• **ASSIGNMENT 1**: Transcribe the passage of the tea-bitterness forum thread below between "The question then" and "to the individual.", inclusive.
• **ASSIGNMENT 2**: Write the next part of the tea-bitterness forum thread below, continuing from its final sentence.

Perhaps some greens you get are cheap purely due to the type of leaves used to make it. I am sure that some companies may pump it up slightly but it's not something they would admit to so I cannot give an example. You get what you pay for :)

Dec 11th, '12, 23:08
Posts: 54
Joined: Jan 17th, '08, 22:31

Re: Cheap tea = bitterness?

by zeto » Dec 11th, '12, 23:08

Quality comes from 3 aspects in my opinion:

1) how and where was the plant grown? This is the starting point... all great tea is greatly taken care of in great soils and great sun conditions.

2) What part of the plant are you drinking? Not all parts of a plant are created equal... which part you drink matters.

3) What is the leaf size? The smaller the leaf size, the more exposed it's been. This aspect can be helped by nitrogen packing, but packing shake in such a way is pretty much unheard of.

The question then becomes, which metric are you looking at for quality? Given great conditions, tips, and whole leaves, you are going to get the most 'stuff' inside the leaf... whether or not that 'stuff' tastes the best is up to the individual.

Clearly shake off the ground that is swept into a bag can have foreign material in it. I honestly wouldn't even consider that type of thing for 'quality.'

User avatar
Dec 21st, '12, 16:36
Posts: 270
Joined: Sep 23rd, '09, 15:14
Contact: AlexZorach

Re: Cheap tea = bitterness?

by AlexZorach » Dec 21st, '12, 16:36

I've sampled hundreds of teas now, over 100 pure green teas, and I don't believe that there's much of a meaningful relationship between the price of a tea and its bitterness. I also think that there isn't a direct relationship between bitterness and quality.

I recently tried some longjing that was, in my opinion, quite overpriced, and quite low quality, but it was very smooth tasting, with very little bitterness. It actually had a lot less bitterness than two samples of longjing that I recently tried that I found much higher-quality. It just didn't have the most pleasant aroma--the aroma was weaker and rather unpleasant.

Another example is bancha. I've found that bancha is often less bitter than some sencha, and it's usually cheaper and considered a lower grade. But I find it's sometimes more astringent, and it is also just really different...it has a very different aroma.

• **MATERIAL SHOWN**:
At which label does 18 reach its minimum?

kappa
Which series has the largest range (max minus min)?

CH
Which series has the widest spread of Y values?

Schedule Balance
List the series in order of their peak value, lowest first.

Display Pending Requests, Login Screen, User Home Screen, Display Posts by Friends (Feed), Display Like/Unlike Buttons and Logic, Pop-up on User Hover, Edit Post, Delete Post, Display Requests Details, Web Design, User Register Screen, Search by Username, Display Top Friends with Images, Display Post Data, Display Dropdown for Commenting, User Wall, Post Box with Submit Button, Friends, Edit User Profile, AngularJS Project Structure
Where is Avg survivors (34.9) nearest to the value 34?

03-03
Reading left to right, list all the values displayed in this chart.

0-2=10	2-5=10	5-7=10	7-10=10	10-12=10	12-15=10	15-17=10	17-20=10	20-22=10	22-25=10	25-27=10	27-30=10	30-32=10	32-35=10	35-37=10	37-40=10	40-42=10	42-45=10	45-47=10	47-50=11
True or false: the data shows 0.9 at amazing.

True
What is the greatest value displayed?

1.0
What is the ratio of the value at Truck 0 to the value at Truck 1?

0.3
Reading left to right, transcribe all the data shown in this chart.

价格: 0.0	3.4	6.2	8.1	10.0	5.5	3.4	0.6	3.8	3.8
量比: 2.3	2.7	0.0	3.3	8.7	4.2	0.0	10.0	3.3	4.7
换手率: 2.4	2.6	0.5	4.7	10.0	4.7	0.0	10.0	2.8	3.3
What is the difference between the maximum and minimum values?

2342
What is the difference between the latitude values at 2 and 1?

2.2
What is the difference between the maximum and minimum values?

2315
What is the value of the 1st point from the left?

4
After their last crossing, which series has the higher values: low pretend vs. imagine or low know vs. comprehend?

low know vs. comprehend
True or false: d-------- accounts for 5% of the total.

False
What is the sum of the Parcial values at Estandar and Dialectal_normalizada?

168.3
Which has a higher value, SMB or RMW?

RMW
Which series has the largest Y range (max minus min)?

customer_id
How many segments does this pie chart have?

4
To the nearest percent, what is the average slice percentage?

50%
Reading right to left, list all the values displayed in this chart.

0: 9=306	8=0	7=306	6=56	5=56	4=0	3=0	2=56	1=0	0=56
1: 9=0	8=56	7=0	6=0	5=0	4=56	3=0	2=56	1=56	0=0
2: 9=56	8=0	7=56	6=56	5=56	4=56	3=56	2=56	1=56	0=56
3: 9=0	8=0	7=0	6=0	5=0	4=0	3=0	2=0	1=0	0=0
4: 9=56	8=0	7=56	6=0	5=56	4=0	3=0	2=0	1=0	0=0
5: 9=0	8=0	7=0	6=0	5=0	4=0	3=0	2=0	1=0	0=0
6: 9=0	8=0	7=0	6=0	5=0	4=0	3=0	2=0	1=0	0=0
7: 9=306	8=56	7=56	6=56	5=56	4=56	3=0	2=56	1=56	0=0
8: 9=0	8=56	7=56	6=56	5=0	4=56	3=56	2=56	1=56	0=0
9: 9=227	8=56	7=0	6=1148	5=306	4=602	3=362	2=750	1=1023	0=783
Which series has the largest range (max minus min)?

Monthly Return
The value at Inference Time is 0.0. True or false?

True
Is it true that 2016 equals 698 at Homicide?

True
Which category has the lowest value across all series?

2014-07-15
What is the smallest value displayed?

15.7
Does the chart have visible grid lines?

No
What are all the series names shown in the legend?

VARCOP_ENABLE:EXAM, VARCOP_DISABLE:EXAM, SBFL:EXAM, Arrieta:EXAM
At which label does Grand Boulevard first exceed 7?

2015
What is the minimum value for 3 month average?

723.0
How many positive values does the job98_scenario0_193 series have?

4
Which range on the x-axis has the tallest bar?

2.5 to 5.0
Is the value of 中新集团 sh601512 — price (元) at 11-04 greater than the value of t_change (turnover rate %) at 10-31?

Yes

• **ANSWER SPACE 1**:
The question then becomes, which metric are you looking at for quality? Given great conditions, tips, and whole leaves, you are going to get the most 'stuff' inside the leaf... whether or not that 'stuff' tastes the best is up to the individual.

• **ANSWER SPACE 2**:
There are some teas where the price corresponds to quality, and where quality corresponds to less bitterness, but I don't think that these are really true as general rules. There are many different ways teas can taste bad--too much astringency, unpleasant aromas, too sour, or just straight-up blandness. I actually find that when I separate out bitterness from the other sensations of flavor and sensations on the palate, bitterness is often higher in higher-quality teas, because bitterness corresponds pretty well to caffeine content, which is often higher in higher-priced teas, because of the greater portion of tips.

Jan 8th, '13, 04:56
Posts: 54
Joined: Jan 17th, '08, 22:31

Re: Cheap tea = bitterness?

by zeto » Jan 8th, '13, 04:56

I'd argue price is mostly a function of perceived need and supply... simply supply and demand.

I do think price correlates with quality somewhat, here defined as unoxidized antioxidants and other nutrients, but only so much as it contributes primarily to the care needed to produce such a product, making it more rare, and thus more expensive.

In the upper tiers of tea which all have essentially the same care taken, price is a function purely of supply and demand, and is not going to be correlated with quality at all.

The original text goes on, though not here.